[Transcribed page contents]
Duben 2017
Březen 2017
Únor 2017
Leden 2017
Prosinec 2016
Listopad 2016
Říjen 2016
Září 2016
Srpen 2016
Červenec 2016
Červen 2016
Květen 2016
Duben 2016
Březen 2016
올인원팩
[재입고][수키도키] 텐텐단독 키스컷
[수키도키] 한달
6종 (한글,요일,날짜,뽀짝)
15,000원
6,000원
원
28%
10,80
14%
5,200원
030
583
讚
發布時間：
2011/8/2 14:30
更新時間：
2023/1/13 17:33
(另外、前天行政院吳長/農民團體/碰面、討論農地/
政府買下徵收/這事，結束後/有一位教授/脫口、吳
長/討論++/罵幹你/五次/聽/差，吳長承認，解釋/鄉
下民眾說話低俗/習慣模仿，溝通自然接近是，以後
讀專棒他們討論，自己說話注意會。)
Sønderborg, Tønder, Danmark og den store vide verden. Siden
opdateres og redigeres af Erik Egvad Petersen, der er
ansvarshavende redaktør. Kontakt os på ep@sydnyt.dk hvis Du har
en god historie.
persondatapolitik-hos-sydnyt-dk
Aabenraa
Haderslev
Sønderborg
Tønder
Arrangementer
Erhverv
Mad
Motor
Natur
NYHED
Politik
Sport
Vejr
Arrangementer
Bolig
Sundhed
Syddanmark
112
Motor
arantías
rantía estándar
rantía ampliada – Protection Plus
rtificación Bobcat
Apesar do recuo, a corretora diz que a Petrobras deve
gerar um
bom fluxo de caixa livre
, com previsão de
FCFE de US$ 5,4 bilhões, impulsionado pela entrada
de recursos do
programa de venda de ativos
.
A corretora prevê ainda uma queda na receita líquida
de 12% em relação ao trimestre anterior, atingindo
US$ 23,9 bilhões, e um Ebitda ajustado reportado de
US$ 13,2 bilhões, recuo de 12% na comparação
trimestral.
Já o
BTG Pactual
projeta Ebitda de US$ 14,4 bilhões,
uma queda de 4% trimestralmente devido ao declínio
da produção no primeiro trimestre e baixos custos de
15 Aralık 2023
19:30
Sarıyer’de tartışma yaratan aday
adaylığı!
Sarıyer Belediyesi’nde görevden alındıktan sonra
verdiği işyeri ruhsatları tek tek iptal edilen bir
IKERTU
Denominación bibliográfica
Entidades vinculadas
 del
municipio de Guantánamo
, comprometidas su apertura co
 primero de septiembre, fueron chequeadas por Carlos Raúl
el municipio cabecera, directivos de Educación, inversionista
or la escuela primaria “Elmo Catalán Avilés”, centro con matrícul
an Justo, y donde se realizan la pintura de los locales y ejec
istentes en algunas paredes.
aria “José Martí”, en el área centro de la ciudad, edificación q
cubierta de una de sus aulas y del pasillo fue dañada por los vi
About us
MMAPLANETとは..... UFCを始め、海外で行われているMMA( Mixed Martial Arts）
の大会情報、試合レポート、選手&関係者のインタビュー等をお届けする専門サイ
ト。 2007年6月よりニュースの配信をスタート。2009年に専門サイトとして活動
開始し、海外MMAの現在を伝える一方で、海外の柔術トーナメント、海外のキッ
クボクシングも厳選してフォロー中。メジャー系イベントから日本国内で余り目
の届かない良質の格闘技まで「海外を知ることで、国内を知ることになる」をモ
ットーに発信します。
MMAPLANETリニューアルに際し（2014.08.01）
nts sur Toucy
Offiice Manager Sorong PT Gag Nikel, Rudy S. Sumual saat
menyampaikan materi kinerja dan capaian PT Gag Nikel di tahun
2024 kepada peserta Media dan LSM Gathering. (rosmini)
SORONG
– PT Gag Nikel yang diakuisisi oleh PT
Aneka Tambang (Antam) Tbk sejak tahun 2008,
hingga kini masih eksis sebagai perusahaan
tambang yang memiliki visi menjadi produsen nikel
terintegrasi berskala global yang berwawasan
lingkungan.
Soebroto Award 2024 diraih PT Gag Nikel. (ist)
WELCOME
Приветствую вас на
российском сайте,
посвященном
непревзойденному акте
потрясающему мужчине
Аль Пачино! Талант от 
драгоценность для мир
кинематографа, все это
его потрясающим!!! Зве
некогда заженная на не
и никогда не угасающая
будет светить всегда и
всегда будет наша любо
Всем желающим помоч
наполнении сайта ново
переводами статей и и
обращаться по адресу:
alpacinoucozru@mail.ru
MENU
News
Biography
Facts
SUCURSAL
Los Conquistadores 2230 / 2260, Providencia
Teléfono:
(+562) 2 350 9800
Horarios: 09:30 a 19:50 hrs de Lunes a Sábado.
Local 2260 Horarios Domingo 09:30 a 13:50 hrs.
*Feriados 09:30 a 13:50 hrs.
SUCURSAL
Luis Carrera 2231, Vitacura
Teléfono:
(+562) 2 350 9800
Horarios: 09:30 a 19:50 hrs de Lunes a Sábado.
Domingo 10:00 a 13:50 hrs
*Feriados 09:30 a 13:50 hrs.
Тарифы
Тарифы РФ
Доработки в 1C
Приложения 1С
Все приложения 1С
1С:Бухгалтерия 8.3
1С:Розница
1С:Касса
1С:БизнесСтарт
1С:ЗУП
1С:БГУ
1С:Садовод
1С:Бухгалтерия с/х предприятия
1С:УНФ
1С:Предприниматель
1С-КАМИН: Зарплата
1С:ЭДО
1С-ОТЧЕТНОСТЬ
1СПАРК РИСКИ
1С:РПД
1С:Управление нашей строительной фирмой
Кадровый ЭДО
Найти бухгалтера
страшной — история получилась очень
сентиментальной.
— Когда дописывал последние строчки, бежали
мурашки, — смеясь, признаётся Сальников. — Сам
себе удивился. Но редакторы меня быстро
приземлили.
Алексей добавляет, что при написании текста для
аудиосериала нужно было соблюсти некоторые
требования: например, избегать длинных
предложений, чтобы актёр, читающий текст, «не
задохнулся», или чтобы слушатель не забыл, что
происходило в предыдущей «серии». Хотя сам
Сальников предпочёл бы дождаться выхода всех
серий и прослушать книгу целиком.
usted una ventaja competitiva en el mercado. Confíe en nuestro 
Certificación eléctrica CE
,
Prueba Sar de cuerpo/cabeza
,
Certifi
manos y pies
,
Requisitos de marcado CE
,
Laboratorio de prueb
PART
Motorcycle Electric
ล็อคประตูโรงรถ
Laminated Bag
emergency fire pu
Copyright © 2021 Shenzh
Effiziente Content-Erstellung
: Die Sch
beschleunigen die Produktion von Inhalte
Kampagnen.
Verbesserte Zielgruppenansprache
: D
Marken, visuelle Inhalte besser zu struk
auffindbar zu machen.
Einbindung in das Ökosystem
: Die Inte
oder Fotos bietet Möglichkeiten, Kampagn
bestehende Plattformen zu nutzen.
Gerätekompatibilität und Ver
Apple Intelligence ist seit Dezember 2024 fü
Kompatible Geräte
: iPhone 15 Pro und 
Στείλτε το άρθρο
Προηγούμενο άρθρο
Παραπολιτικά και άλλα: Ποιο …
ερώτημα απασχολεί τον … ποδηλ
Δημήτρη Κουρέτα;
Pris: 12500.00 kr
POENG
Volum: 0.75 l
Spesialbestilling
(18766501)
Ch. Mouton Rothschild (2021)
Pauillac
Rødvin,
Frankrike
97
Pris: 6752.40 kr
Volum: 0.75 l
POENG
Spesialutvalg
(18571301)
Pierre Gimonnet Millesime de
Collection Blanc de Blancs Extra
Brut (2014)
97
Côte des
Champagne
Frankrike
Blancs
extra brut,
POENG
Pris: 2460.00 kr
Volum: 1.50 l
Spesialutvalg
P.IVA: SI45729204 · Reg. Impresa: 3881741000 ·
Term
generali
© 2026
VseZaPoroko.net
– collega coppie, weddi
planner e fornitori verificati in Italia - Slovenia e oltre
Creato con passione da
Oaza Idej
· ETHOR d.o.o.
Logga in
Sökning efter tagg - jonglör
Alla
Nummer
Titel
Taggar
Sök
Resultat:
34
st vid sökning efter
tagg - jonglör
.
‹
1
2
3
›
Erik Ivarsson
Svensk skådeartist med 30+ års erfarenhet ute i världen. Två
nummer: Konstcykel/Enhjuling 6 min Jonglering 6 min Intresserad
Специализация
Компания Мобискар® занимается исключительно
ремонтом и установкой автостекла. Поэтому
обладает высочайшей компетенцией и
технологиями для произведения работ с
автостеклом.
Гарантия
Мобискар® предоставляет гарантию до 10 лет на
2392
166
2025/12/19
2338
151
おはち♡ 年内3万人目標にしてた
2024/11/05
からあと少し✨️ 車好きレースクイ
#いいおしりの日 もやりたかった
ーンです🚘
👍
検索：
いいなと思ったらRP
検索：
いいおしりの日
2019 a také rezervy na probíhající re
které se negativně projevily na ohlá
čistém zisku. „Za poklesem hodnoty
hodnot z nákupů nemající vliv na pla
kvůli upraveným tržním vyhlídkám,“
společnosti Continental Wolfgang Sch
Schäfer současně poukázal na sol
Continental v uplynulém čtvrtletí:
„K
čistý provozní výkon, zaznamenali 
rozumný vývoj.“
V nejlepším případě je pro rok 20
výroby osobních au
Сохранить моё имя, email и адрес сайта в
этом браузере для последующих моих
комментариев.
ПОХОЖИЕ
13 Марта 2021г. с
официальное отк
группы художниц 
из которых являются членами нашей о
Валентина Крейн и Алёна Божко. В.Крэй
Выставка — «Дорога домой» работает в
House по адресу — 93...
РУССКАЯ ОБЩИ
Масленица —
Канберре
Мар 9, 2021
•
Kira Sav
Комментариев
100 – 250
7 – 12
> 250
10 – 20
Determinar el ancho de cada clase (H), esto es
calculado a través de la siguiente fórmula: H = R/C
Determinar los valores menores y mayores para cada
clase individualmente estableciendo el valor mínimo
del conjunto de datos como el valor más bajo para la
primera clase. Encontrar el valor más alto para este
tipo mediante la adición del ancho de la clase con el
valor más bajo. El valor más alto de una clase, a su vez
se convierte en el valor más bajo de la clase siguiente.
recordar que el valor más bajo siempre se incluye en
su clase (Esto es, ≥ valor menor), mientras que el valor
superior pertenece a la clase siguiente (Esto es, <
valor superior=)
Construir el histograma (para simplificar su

→ **Exercise requirements**
Retype only this range exactly: the first line of the data through the line where "projeta Ebitda de" appears.

→ **Task answer**
Duben 2017
Březen 2017
Únor 2017
Leden 2017
Prosinec 2016
Listopad 2016
Říjen 2016
Září 2016
Srpen 2016
Červenec 2016
Červen 2016
Květen 2016
Duben 2016
Březen 2016
올인원팩
[재입고][수키도키] 텐텐단독 키스컷
[수키도키] 한달
6종 (한글,요일,날짜,뽀짝)
15,000원
6,000원
원
28%
10,80
14%
5,200원
030
583
讚
發布時間：
2011/8/2 14:30
更新時間：
2023/1/13 17:33
(另外、前天行政院吳長/農民團體/碰面、討論農地/
政府買下徵收/這事，結束後/有一位教授/脫口、吳
長/討論++/罵幹你/五次/聽/差，吳長承認，解釋/鄉
下民眾說話低俗/習慣模仿，溝通自然接近是，以後
讀專棒他們討論，自己說話注意會。)
Sønderborg, Tønder, Danmark og den store vide verden. Siden
opdateres og redigeres af Erik Egvad Petersen, der er
ansvarshavende redaktør. Kontakt os på ep@sydnyt.dk hvis Du har
en god historie.
persondatapolitik-hos-sydnyt-dk
Aabenraa
Haderslev
Sønderborg
Tønder
Arrangementer
Erhverv
Mad
Motor
Natur
NYHED
Politik
Sport
Vejr
Arrangementer
Bolig
Sundhed
Syddanmark
112
Motor
arantías
rantía estándar
rantía ampliada – Protection Plus
rtificación Bobcat
Apesar do recuo, a corretora diz que a Petrobras deve
gerar um
bom fluxo de caixa livre
, com previsão de
FCFE de US$ 5,4 bilhões, impulsionado pela entrada
de recursos do
programa de venda de ativos
.
A corretora prevê ainda uma queda na receita líquida
de 12% em relação ao trimestre anterior, atingindo
US$ 23,9 bilhões, e um Ebitda ajustado reportado de
US$ 13,2 bilhões, recuo de 12% na comparação
trimestral.
Já o
BTG Pactual
projeta Ebitda de US$ 14,4 bilhões,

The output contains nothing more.